“You don’t trust Uncle Ran?”

“Candidly, I don’t, although I have no very strong reason to say so. Do you trust him yourself, Marie?”

“I don’t know; I can’t say,” said the girl slowly; “of course he has been kind to me since I returned a year ago from Brighton, where I was at school, Alan. He doesn’t interfere with me, you know.”

“He lets you run wild, if that’s what you mean, my dear,” retorted the solicitor hotly. “Now that it does you any harm of course, as you are a sensible girl. But Mr. Sorley should take you out visiting and let you go to dances occasionally, and you should have a few days in London every now and then. He should not neglect you as he does.”

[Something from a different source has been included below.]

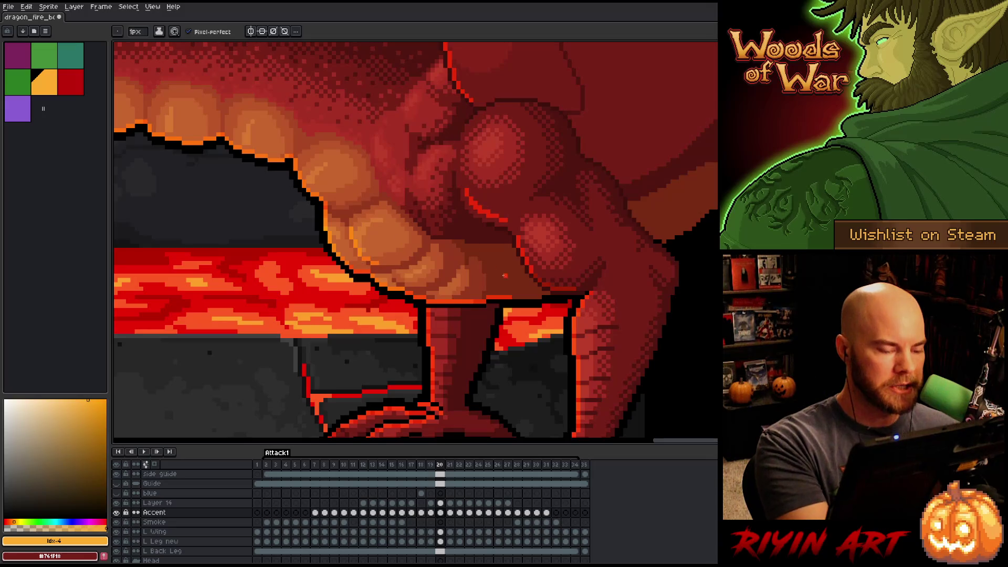
Compare the dragon's pose in frame 20 against frame 19.
key(Left)
key(Right)
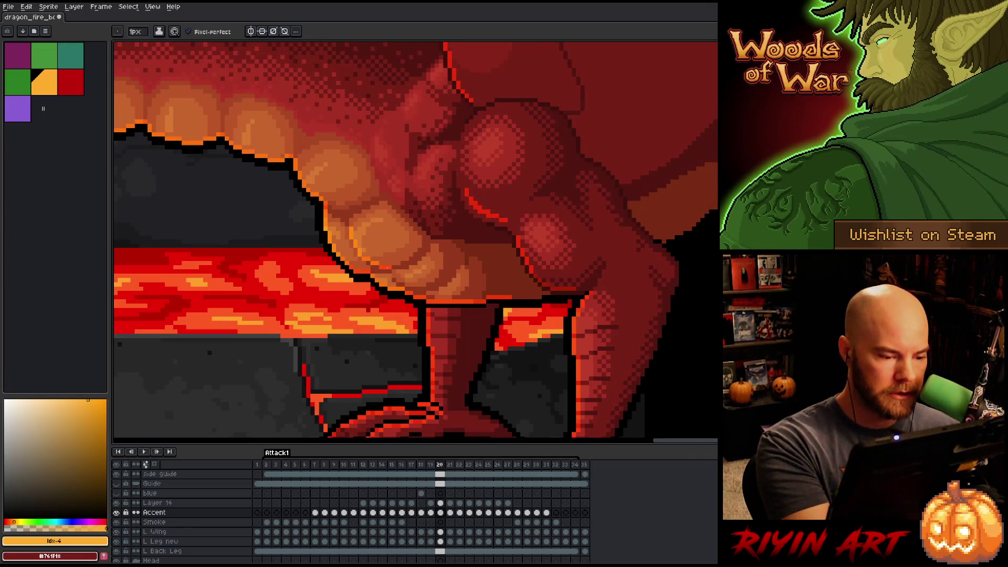
key(Left)
key(Right)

“We are too poor to afford such things, Alan. But some day when we find the treasure, we—you and I of course—shall have a splendid time. Remember the prophecy, my dear,” and she repeated two lines of the same:

“Jewels and gold from over-seas
Will bring them peace and joy and ease.”

Alan was struck by the quotation from a three hundred year old oracle after hearing Marie’s story of the secret which possession and examination of the peacock would reveal. “Jewels and gold,” he repeated slowly, “yes; it does sound as though that line referred to the Begum’s hoard. Odd, very odd indeed.”

“It will come true, it will come true,” sang Marie, dancing a step or two in her gleeful way, and with the exuberant joy of twenty. “Then we’ll pension Uncle Ran off, and have The Monastery and the money to ourselves. Oh, Alan, let us build castles in the air.”

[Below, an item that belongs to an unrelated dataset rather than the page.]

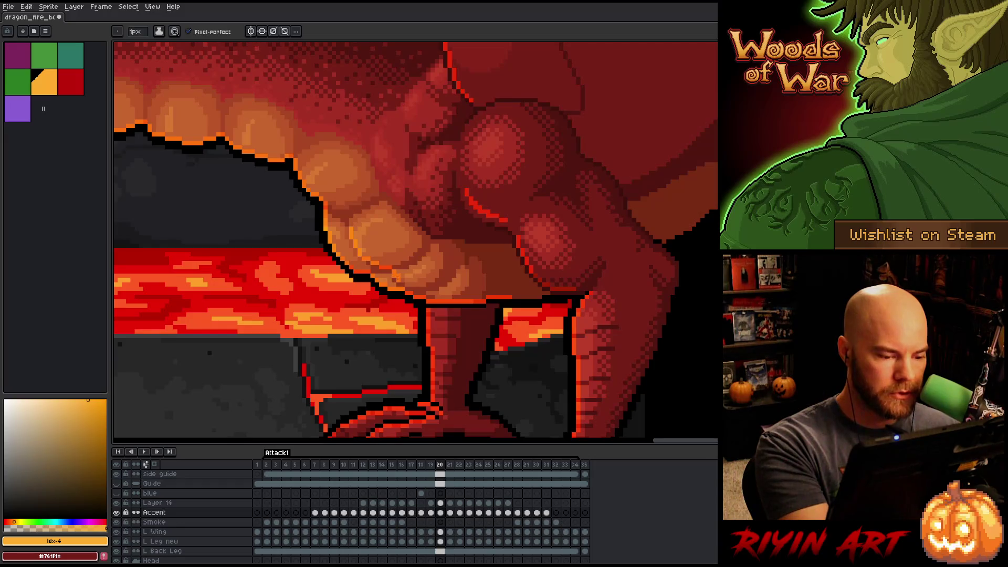
key(Left)
key(Right)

“They won’t turn into bricks and mortar until we find the peacock,” said Mr. Fuller gloomily, “and that will not be easy, seeing it means the capture of poor Grison’s assassin. Moon can find out nothing and if he fails how can mere amateur detectives such as Dick and I are succeed. However, we know that he was murdered for the sake of the peacock, and this strange story of yours helps a bit to strengthen the clue. But let me impress upon you again, Marie, not to tell your uncle.”

“Certainly not, though I really don’t know why you mistrust him.”